INSTRUCTION A:
In the excerpt, what term do statisticians use for the bias that comes from including occupational controls?

EXCERPT PROVIDED:
· · · ·

Thanks for joining us today!

I’m a behavioral economist who works on labor issues, and I’ve been reading some of your work, such as the Self-Authoring Suite, with interest. It’s helping me think about potential interventions to help unemployed people rejoin the labor force. Thanks for putting it out there!

However, I’ve also been very frustrated to hear some of the claims you’ve made about economics, many of which been inaccurate.

It’s important to be precise in your speech, so I’ll give you two examples, before my question (I apologize for the length, but I thought it was important to provide the original quotes, and a brief summary of why they were incorrect):

Example 1

Here’s an excerpt from your recent interview with Cathy Newman:

Newman: Okay. Sure. But I want to put to you that here in the UK, for example, let’s take that as an example. The gender pay gap stands at just over 9%. You’ve got women at the BBC recently saying that the broadcaster is illegally paying them less than men to do the same job. You’ve got only seven women running the top FTSE 100 companies!

Peterson: Yeah.

Newman: So it seems to a lot of women, that they are still being “dominated and excluded”, to quote your words back to you.

Peterson: It does seem that way, but multivariate analysis of the pay gap indicate that it doesn’t exist.

Newman: But that is not true, is it? I mean, that nine percent pay gap! That’s a gap between median hourly earnings between men and women!

Peterson: Yeah, but there’s multiple reasons for that. One of them is gender, but it’s not the only reason. If you’re a social scientist worth your salt, you never do a univariate analysis. Like you say, well women in aggregate are paid less than men. Okay, well then we break it down by age, we break it down by occupation, we break it down by interest, we break it down by personality.

Your claim that “multivariate analysis of the pay gap indicate that it doesn’t exist.” Is incorrect. For an overview of research in this area, you can see Blau and Kahn’s 2017 review of the literature.

I suspect that you are looking at analyses that include occupational controls (based on what you said in the interview, and tweets like this one).

However, using occupational controls in this way is actually leads to a flawed analysis, as women choose what occupation to pursue. If women are being discriminated against in a given field, you would expect them to be less likely to pursue a career in that field. Including occupational controls will therefor lead to a biased estimate. It’s what statisticians call “collider bias”.

(For details, see the discussion of this issue on page 74 of Causal Inference, or the /r/economics FAQ)

· · · ·

GIVEN ENTRIES:
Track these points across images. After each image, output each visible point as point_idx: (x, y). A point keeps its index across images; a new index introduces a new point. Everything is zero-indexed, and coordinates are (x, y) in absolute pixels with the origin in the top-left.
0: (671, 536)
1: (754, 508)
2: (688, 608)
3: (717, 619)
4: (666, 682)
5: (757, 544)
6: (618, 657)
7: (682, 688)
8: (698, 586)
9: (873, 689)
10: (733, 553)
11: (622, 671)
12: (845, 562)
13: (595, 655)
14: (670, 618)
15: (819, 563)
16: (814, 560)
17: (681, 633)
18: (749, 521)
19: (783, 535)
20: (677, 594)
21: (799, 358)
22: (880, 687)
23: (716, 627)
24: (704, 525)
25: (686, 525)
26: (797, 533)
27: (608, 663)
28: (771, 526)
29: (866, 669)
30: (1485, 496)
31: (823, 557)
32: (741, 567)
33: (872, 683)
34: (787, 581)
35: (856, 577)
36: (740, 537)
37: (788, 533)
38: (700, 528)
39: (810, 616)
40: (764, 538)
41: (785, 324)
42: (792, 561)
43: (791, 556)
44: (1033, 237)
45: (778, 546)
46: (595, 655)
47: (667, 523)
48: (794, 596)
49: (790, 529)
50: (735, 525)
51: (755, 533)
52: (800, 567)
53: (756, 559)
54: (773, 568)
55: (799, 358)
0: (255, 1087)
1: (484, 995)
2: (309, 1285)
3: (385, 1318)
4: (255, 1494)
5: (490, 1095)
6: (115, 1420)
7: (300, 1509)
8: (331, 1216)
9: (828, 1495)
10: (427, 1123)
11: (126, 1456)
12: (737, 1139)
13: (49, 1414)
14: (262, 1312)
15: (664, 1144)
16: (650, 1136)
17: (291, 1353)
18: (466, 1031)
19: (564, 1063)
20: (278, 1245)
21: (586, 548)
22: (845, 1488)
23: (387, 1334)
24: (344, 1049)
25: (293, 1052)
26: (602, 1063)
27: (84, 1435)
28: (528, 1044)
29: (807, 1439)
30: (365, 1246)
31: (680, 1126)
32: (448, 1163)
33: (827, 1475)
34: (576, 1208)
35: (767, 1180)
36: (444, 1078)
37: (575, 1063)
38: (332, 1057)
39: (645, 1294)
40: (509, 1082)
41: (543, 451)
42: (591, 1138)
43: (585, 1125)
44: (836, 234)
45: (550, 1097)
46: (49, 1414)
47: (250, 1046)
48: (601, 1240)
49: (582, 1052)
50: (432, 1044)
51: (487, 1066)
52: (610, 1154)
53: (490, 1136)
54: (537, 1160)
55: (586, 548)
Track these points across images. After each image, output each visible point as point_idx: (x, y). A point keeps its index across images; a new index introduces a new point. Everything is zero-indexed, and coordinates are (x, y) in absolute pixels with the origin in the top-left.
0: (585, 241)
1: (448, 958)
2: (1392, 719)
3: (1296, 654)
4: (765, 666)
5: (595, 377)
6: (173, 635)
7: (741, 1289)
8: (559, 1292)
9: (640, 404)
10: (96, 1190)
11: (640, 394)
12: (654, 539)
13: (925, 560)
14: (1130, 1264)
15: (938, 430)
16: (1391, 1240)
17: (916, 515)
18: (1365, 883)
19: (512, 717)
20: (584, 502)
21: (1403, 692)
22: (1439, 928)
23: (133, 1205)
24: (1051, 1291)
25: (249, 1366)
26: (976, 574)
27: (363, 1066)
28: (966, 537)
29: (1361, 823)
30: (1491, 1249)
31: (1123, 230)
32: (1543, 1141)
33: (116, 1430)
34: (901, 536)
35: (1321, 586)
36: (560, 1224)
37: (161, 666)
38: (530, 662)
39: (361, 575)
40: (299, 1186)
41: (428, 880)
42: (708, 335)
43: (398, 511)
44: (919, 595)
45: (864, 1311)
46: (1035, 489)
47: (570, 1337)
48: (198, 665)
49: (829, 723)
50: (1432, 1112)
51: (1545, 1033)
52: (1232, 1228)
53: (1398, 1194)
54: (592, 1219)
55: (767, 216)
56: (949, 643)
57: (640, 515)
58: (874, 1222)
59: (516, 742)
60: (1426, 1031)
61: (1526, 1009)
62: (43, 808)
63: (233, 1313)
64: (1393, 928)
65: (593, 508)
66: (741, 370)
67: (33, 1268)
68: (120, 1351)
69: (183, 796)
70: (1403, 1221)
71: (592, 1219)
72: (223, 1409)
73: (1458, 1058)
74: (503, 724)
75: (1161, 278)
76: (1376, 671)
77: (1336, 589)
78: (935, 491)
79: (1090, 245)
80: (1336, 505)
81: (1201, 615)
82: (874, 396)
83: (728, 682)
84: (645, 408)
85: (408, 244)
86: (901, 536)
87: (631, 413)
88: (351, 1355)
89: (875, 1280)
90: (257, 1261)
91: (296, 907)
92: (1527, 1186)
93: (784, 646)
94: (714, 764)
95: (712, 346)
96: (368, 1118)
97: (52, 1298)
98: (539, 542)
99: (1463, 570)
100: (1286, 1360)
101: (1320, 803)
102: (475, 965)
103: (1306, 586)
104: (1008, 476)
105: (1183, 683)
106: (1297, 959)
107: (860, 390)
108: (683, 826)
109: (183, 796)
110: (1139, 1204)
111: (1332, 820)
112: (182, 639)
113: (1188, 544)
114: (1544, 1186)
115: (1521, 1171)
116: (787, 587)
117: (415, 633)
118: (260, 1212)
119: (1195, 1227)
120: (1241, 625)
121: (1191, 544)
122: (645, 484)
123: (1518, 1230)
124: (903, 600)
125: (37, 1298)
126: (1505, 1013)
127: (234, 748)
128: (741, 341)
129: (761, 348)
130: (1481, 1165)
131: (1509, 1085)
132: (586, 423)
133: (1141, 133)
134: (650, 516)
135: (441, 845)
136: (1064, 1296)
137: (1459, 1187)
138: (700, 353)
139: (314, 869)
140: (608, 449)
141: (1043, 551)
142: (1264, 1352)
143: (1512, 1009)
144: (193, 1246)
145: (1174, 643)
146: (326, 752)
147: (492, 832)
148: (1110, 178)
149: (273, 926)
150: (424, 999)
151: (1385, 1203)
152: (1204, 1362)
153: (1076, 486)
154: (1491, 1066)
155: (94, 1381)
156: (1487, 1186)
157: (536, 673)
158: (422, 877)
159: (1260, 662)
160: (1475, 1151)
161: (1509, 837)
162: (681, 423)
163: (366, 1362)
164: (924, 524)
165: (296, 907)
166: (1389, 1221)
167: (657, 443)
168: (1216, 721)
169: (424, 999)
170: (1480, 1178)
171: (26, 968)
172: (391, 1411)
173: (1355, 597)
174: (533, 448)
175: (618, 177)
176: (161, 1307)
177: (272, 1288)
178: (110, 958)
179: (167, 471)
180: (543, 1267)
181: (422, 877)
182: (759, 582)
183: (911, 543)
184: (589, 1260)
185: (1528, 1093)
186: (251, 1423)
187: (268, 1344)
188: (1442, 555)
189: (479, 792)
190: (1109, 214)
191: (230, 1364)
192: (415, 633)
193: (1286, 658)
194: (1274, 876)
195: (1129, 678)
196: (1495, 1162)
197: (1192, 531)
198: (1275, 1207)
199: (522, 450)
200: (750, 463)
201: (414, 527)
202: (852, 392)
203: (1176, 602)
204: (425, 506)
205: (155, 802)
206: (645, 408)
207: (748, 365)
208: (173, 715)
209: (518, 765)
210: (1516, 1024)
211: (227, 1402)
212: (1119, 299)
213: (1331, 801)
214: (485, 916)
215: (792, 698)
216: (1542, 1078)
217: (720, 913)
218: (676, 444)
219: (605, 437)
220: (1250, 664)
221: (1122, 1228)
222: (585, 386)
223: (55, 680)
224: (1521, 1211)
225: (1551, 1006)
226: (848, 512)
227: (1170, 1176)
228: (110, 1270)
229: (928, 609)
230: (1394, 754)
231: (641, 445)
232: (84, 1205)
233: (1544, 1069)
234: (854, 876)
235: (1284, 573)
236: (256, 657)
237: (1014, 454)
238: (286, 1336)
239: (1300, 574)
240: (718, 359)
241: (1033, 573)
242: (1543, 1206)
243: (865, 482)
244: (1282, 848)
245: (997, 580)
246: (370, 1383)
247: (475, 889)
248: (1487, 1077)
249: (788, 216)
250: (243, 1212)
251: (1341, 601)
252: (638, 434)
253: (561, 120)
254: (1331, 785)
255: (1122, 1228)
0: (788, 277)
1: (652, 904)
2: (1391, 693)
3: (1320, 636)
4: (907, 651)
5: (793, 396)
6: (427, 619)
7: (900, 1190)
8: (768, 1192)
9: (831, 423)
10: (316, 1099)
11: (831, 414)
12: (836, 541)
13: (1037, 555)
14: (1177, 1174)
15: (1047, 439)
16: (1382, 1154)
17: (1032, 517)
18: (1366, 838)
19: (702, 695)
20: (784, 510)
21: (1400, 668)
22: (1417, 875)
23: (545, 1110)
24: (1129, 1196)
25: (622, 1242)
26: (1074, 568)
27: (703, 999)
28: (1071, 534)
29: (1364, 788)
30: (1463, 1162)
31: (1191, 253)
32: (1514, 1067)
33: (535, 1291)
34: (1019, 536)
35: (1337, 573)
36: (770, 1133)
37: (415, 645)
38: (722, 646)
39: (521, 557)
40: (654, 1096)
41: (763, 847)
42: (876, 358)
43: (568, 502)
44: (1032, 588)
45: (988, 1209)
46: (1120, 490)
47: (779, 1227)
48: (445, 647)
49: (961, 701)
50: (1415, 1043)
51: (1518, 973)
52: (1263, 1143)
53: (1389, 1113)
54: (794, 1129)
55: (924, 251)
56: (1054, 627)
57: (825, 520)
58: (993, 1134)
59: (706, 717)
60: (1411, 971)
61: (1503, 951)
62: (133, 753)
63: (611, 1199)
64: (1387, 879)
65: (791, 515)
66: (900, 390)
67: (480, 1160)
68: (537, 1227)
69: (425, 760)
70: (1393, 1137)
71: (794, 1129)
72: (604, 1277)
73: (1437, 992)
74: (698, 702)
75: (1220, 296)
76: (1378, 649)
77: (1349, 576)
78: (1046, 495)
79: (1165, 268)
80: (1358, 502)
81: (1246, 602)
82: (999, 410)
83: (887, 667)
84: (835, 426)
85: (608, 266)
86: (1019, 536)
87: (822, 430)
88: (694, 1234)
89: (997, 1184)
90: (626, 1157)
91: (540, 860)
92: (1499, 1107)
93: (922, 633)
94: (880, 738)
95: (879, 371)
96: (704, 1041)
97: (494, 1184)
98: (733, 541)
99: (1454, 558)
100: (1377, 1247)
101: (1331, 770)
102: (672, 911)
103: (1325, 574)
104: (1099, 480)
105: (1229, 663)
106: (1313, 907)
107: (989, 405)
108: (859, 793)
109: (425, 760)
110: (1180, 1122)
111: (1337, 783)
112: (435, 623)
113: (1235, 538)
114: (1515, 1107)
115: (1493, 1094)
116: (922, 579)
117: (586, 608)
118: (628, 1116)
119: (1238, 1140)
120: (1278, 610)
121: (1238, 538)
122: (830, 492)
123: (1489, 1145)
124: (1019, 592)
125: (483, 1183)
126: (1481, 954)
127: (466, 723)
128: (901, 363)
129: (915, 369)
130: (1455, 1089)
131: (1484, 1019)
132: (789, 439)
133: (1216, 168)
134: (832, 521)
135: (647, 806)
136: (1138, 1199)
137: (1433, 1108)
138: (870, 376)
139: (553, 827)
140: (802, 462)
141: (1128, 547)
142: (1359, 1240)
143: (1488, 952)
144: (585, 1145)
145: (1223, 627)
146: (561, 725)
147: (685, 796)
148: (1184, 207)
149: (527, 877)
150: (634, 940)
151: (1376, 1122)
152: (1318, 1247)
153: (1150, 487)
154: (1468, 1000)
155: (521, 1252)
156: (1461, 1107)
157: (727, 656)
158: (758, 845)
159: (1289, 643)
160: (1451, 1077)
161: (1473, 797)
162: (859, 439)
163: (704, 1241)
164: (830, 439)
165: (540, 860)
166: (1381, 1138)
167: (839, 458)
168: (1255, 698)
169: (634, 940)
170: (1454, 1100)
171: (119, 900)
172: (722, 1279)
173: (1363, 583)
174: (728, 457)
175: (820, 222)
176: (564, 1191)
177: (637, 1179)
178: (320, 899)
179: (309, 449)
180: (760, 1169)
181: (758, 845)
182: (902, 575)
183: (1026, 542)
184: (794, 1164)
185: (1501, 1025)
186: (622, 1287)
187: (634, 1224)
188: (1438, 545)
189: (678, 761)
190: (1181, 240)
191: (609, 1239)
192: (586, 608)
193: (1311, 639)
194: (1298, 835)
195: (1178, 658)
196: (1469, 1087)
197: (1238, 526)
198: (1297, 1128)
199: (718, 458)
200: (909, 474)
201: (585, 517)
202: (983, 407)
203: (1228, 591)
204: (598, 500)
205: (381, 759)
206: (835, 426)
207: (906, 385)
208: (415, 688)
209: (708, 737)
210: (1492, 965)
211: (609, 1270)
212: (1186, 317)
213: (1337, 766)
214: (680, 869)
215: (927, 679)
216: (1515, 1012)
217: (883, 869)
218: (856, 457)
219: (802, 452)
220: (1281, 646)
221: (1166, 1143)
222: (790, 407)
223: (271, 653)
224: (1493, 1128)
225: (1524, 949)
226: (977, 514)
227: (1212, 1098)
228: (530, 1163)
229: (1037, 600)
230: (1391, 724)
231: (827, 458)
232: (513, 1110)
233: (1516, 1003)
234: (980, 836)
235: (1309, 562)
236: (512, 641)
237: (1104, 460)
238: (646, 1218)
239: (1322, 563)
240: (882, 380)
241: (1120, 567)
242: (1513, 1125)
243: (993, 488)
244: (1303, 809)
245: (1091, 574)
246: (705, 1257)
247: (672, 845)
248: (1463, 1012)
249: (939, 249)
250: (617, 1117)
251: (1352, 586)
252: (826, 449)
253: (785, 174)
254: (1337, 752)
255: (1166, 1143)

· · · ·

INSTRUCTION B:
Copy the entries verbatim from their first line through the line containing "20: (677, 594)", with both of those lines included.

TASK OUTPUT A:
Collider bias.

TASK OUTPUT B:
Track these points across images. After each image, output each visible point as point_idx: (x, y). A point keeps its index across images; a new index introduces a new point. Everything is zero-indexed, and coordinates are (x, y) in absolute pixels with the origin in the top-left.
0: (671, 536)
1: (754, 508)
2: (688, 608)
3: (717, 619)
4: (666, 682)
5: (757, 544)
6: (618, 657)
7: (682, 688)
8: (698, 586)
9: (873, 689)
10: (733, 553)
11: (622, 671)
12: (845, 562)
13: (595, 655)
14: (670, 618)
15: (819, 563)
16: (814, 560)
17: (681, 633)
18: (749, 521)
19: (783, 535)
20: (677, 594)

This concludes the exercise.